- **Directions**
Reproduce the listing below, replacing each occurrence of "common name" with "vernacular name" and leaving all other text unchanged.

- **Supplied records**
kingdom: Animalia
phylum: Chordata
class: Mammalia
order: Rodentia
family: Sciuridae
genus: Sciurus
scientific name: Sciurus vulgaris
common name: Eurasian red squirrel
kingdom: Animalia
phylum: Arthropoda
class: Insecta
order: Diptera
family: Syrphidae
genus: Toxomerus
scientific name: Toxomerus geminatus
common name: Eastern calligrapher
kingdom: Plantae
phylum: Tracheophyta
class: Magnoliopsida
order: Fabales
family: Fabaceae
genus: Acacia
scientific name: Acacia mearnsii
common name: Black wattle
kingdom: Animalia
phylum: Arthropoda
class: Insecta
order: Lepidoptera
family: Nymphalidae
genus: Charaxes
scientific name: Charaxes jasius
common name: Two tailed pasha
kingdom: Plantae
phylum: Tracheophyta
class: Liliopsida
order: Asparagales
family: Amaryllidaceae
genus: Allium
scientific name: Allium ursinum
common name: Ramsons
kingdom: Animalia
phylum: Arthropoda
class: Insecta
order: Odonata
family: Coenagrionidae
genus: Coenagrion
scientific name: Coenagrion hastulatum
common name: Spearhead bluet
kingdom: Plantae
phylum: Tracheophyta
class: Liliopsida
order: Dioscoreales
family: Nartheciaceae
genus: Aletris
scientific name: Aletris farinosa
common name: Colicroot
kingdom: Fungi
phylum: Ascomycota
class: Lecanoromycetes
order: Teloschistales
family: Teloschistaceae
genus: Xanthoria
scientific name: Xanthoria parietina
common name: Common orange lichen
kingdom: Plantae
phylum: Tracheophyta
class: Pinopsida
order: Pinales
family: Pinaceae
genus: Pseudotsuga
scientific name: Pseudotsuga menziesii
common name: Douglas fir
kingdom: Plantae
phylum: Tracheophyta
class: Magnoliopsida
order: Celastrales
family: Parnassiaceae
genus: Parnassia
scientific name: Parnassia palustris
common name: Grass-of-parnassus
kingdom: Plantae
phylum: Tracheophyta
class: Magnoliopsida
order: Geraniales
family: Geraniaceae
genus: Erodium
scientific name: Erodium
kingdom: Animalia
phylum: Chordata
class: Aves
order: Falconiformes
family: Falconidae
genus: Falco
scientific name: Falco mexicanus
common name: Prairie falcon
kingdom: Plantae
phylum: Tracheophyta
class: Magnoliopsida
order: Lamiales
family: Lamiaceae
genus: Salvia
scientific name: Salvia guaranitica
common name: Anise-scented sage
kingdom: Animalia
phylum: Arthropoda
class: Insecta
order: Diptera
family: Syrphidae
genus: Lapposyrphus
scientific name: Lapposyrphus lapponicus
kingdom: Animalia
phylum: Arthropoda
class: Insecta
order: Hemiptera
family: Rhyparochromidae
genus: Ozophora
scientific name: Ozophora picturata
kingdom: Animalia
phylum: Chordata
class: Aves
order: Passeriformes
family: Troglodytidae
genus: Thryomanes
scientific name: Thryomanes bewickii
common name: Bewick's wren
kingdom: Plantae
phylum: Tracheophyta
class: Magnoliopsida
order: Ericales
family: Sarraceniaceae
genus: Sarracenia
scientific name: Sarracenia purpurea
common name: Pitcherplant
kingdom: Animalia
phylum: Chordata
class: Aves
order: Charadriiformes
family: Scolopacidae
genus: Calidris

- **Correct response**
kingdom: Animalia
phylum: Chordata
class: Mammalia
order: Rodentia
family: Sciuridae
genus: Sciurus
scientific name: Sciurus vulgaris
vernacular name: Eurasian red squirrel
kingdom: Animalia
phylum: Arthropoda
class: Insecta
order: Diptera
family: Syrphidae
genus: Toxomerus
scientific name: Toxomerus geminatus
vernacular name: Eastern calligrapher
kingdom: Plantae
phylum: Tracheophyta
class: Magnoliopsida
order: Fabales
family: Fabaceae
genus: Acacia
scientific name: Acacia mearnsii
vernacular name: Black wattle
kingdom: Animalia
phylum: Arthropoda
class: Insecta
order: Lepidoptera
family: Nymphalidae
genus: Charaxes
scientific name: Charaxes jasius
vernacular name: Two tailed pasha
kingdom: Plantae
phylum: Tracheophyta
class: Liliopsida
order: Asparagales
family: Amaryllidaceae
genus: Allium
scientific name: Allium ursinum
vernacular name: Ramsons
kingdom: Animalia
phylum: Arthropoda
class: Insecta
order: Odonata
family: Coenagrionidae
genus: Coenagrion
scientific name: Coenagrion hastulatum
vernacular name: Spearhead bluet
kingdom: Plantae
phylum: Tracheophyta
class: Liliopsida
order: Dioscoreales
family: Nartheciaceae
genus: Aletris
scientific name: Aletris farinosa
vernacular name: Colicroot
kingdom: Fungi
phylum: Ascomycota
class: Lecanoromycetes
order: Teloschistales
family: Teloschistaceae
genus: Xanthoria
scientific name: Xanthoria parietina
vernacular name: Common orange lichen
kingdom: Plantae
phylum: Tracheophyta
class: Pinopsida
order: Pinales
family: Pinaceae
genus: Pseudotsuga
scientific name: Pseudotsuga menziesii
vernacular name: Douglas fir
kingdom: Plantae
phylum: Tracheophyta
class: Magnoliopsida
order: Celastrales
family: Parnassiaceae
genus: Parnassia
scientific name: Parnassia palustris
vernacular name: Grass-of-parnassus
kingdom: Plantae
phylum: Tracheophyta
class: Magnoliopsida
order: Geraniales
family: Geraniaceae
genus: Erodium
scientific name: Erodium
kingdom: Animalia
phylum: Chordata
class: Aves
order: Falconiformes
family: Falconidae
genus: Falco
scientific name: Falco mexicanus
vernacular name: Prairie falcon
kingdom: Plantae
phylum: Tracheophyta
class: Magnoliopsida
order: Lamiales
family: Lamiaceae
genus: Salvia
scientific name: Salvia guaranitica
vernacular name: Anise-scented sage
kingdom: Animalia
phylum: Arthropoda
class: Insecta
order: Diptera
family: Syrphidae
genus: Lapposyrphus
scientific name: Lapposyrphus lapponicus
kingdom: Animalia
phylum: Arthropoda
class: Insecta
order: Hemiptera
family: Rhyparochromidae
genus: Ozophora
scientific name: Ozophora picturata
kingdom: Animalia
phylum: Chordata
class: Aves
order: Passeriformes
family: Troglodytidae
genus: Thryomanes
scientific name: Thryomanes bewickii
vernacular name: Bewick's wren
kingdom: Plantae
phylum: Tracheophyta
class: Magnoliopsida
order: Ericales
family: Sarraceniaceae
genus: Sarracenia
scientific name: Sarracenia purpurea
vernacular name: Pitcherplant
kingdom: Animalia
phylum: Chordata
class: Aves
order: Charadriiformes
family: Scolopacidae
genus: Calidris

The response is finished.